Write out the rows again from the very first one through the line with "11: (533, 88)", changing "visible" to "in view" and leaving everything else the same.

__Materials provided__:
........

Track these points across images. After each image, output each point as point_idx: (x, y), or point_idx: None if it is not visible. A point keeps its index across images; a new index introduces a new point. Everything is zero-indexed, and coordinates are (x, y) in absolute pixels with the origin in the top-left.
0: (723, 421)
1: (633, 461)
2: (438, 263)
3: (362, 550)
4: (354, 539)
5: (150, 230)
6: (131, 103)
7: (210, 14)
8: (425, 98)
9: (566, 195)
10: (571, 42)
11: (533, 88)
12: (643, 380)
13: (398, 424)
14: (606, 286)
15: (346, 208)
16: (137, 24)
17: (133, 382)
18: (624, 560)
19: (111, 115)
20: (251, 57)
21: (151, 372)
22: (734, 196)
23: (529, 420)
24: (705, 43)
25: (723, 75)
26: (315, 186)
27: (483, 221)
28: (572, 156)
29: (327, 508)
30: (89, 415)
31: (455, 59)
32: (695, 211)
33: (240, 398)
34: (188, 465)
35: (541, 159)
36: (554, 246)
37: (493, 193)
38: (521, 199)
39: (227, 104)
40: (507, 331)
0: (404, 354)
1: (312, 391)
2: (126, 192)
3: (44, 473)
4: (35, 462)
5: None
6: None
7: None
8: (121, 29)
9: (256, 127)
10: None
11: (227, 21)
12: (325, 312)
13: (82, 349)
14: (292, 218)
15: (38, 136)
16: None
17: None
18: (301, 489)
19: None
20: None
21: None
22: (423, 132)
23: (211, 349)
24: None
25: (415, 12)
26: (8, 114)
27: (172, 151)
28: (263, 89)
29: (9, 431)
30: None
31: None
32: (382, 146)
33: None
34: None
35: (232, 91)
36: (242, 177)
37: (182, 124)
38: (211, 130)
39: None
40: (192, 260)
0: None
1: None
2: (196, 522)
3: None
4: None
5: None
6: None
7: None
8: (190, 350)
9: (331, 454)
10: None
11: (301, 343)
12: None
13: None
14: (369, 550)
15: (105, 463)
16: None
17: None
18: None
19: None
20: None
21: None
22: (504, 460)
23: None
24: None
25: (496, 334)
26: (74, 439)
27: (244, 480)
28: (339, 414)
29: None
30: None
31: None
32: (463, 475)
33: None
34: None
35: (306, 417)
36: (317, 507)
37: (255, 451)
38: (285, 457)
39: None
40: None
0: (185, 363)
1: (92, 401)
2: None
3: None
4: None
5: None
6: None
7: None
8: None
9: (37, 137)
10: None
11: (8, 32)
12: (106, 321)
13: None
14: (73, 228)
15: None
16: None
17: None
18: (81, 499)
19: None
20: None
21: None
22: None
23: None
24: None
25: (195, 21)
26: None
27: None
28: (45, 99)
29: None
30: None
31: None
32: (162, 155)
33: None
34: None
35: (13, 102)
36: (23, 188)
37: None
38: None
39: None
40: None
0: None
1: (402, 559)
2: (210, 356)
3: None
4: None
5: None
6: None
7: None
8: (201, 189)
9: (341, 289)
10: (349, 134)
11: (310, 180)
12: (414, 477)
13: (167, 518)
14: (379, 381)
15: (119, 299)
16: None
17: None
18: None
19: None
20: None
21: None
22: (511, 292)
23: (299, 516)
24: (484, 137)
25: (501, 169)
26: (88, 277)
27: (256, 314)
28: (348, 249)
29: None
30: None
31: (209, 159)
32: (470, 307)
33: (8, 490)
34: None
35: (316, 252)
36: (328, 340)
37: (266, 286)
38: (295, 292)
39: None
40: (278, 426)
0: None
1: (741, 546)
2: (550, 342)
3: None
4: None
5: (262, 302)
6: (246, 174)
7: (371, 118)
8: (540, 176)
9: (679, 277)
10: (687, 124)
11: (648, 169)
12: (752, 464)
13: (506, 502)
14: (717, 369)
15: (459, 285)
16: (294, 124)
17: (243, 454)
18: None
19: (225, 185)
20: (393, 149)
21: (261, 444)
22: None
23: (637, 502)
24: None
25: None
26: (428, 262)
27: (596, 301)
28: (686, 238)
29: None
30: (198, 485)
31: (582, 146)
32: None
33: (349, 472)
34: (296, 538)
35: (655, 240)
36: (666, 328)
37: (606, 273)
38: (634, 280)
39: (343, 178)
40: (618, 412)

........

__Task response__:
Track these points across images. After each image, output each point as point_idx: (x, y), or point_idx: None if it is not in view. A point keeps its index across images; a new index introduces a new point. Everything is zero-indexed, and coordinates are (x, y) in absolute pixels with the origin in the top-left.
0: (723, 421)
1: (633, 461)
2: (438, 263)
3: (362, 550)
4: (354, 539)
5: (150, 230)
6: (131, 103)
7: (210, 14)
8: (425, 98)
9: (566, 195)
10: (571, 42)
11: (533, 88)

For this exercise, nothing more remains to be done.